* **WORK REQUEST**
Your answer must be the records below repeated word for word, with no pictures in it.

(RECORDS FOR PROCESSING Opens)

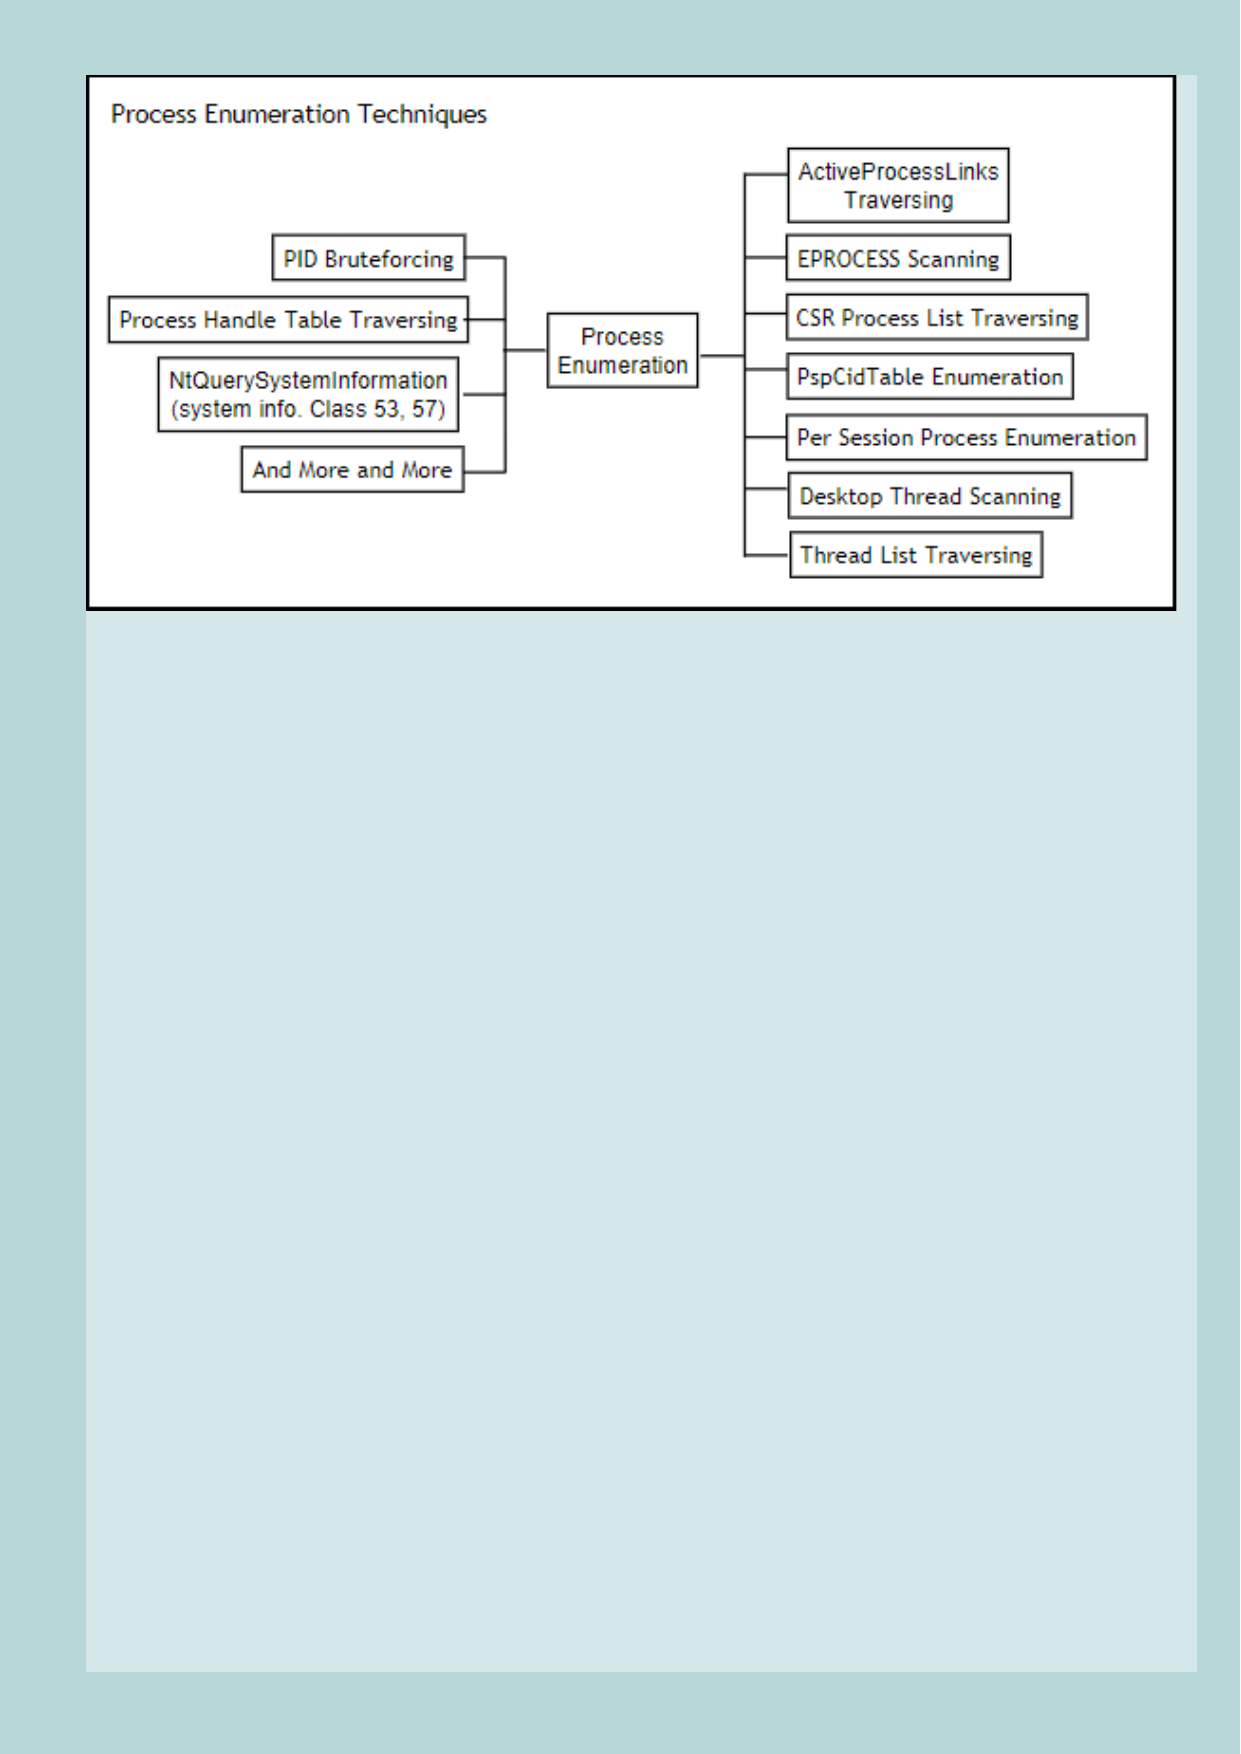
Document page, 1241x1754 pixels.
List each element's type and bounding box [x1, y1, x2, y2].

table_cell [75, 75, 1188, 1672]
picture [86, 75, 1177, 611]
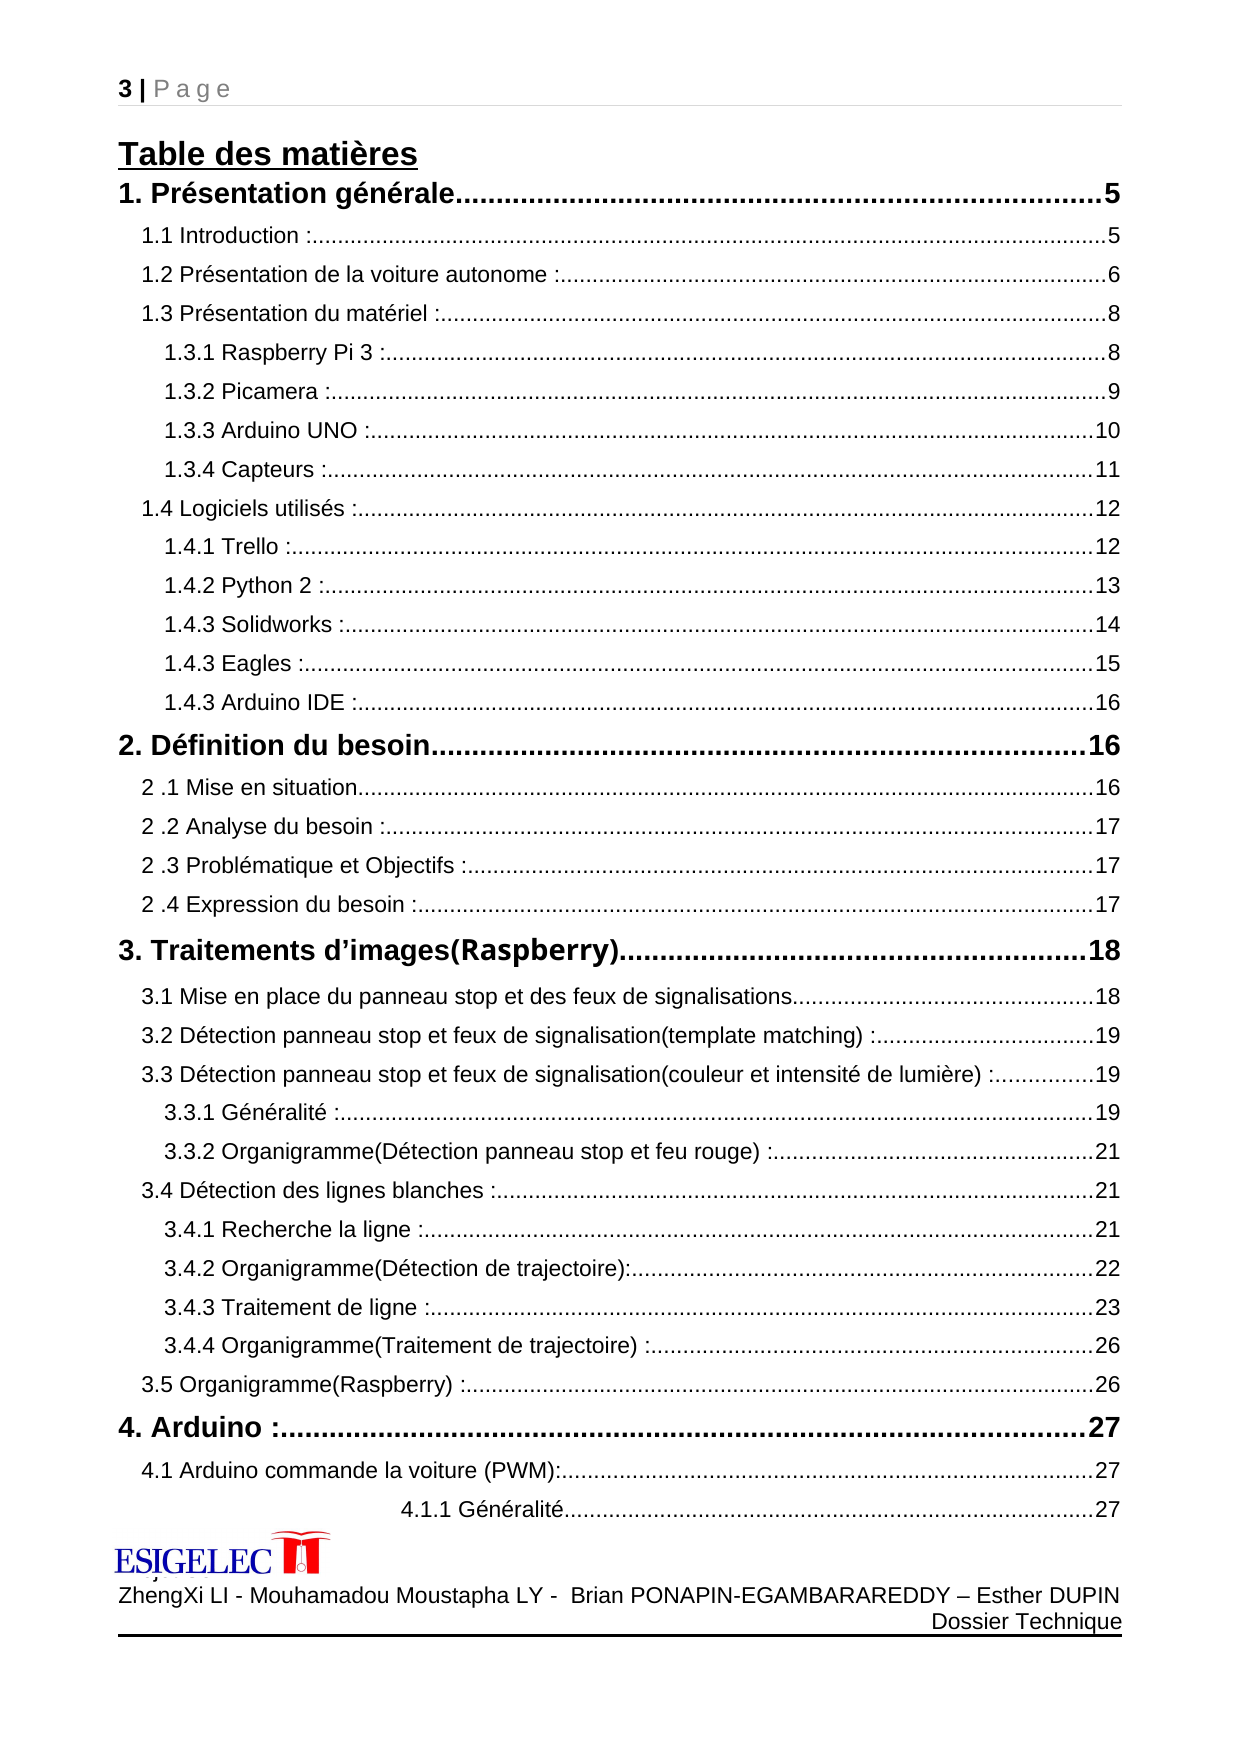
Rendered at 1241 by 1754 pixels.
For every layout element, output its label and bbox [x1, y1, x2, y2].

picture [111, 1528, 331, 1577]
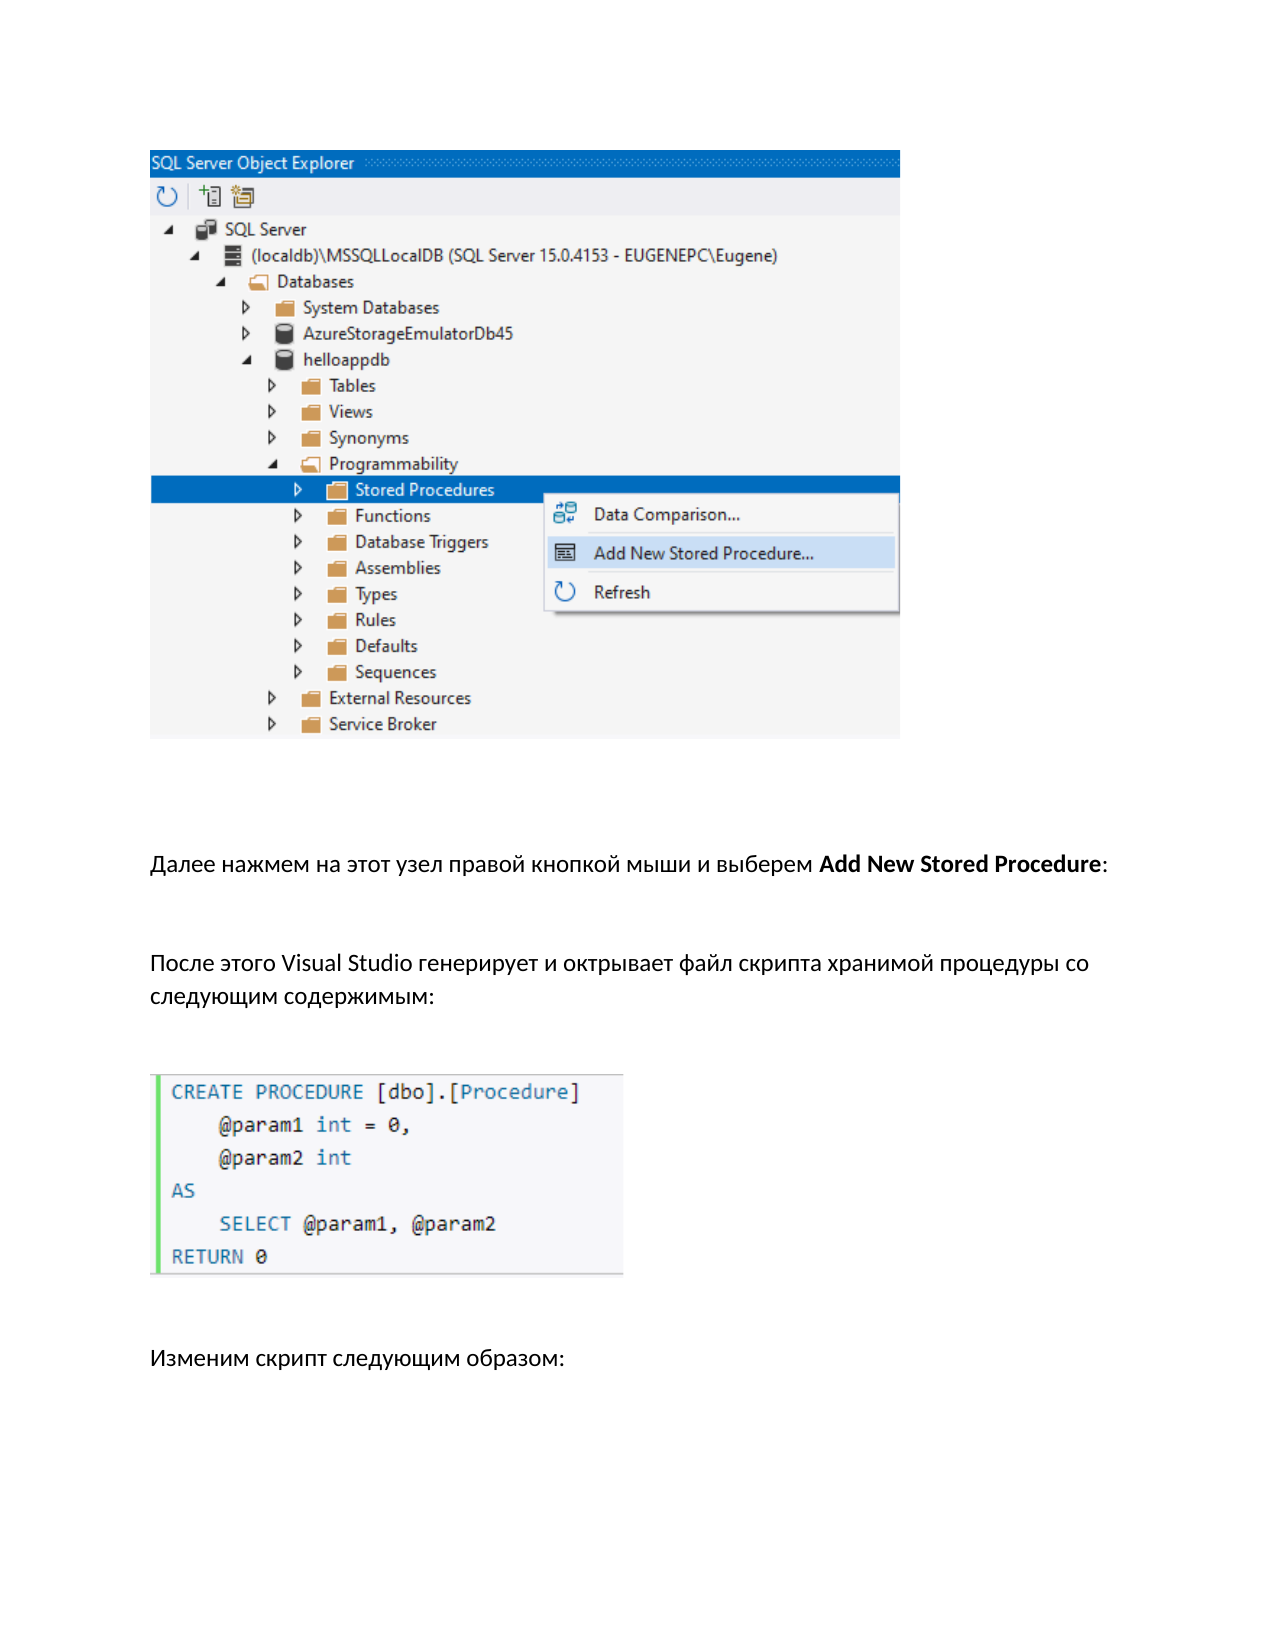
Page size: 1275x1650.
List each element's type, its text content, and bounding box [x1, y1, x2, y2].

(RECORDS FOR PROCESSING Closes)

* **REPLY**
Document page, 1241x1754 pixels.
List each element's type and bounding box [x1, y1, x2, y2].

table_cell [75, 75, 1188, 1672]
picture [86, 75, 1177, 611]
Rendered at 1241 by 1754 pixels.
For every layout element, output its label and bbox [x1, y1, x2, y2].

picture [111, 1528, 331, 1577]
Page size: 1275x1650.
List each element's type, its text content, and bounding box [x1, y1, x2, y2].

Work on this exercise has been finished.